[Source material Boundary: Start]

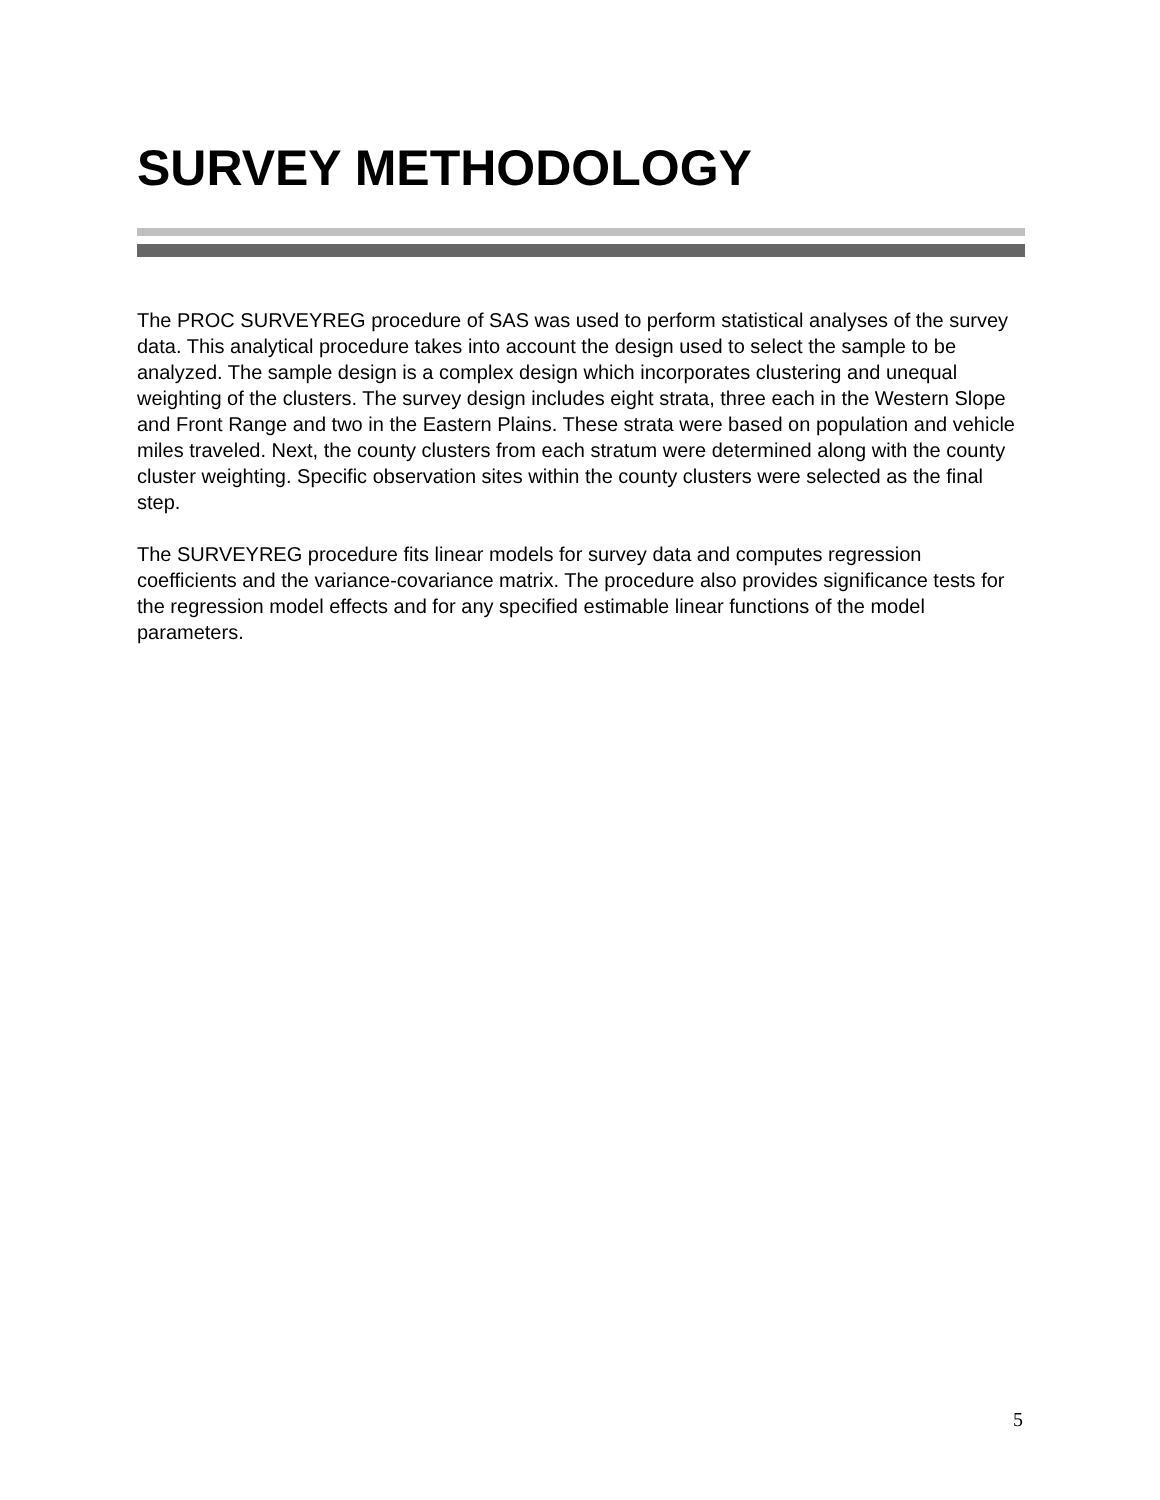SURVEY METHODOLOGY
The PROC SURVEYREG procedure of SAS was used to perform statistical analyses of the survey data. This analytical procedure takes into account the design used to select the sample to be analyzed. The sample design is a complex design which incorporates clustering and unequal weighting of the clusters. The survey design includes eight strata, three each in the Western Slope and Front Range and two in the Eastern Plains. These strata were based on population and vehicle miles traveled. Next, the county clusters from each stratum were determined along with the county cluster weighting. Specific observation sites within the county clusters were selected as the final step.
The SURVEYREG procedure fits linear models for survey data and computes regression coefficients and the variance-covariance matrix. The procedure also provides significance tests for the regression model effects and for any specified estimable linear functions of the model parameters.
5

[Source material Boundary: End]

- Exercise directions -
Repeat the material exactly as it reads, without any of its pictures.

- Result below -
SURVEY METHODOLOGY
The PROC SURVEYREG procedure of SAS was used to perform statistical analyses of the survey data. This analytical procedure takes into account the design used to select the sample to be analyzed. The sample design is a complex design which incorporates clustering and unequal weighting of the clusters. The survey design includes eight strata, three each in the Western Slope and Front Range and two in the Eastern Plains. These strata were based on population and vehicle miles traveled. Next, the county clusters from each stratum were determined along with the county cluster weighting. Specific observation sites within the county clusters were selected as the final step.
The SURVEYREG procedure fits linear models for survey data and computes regression coefficients and the variance-covariance matrix. The procedure also provides significance tests for the regression model effects and for any specified estimable linear functions of the model parameters.
5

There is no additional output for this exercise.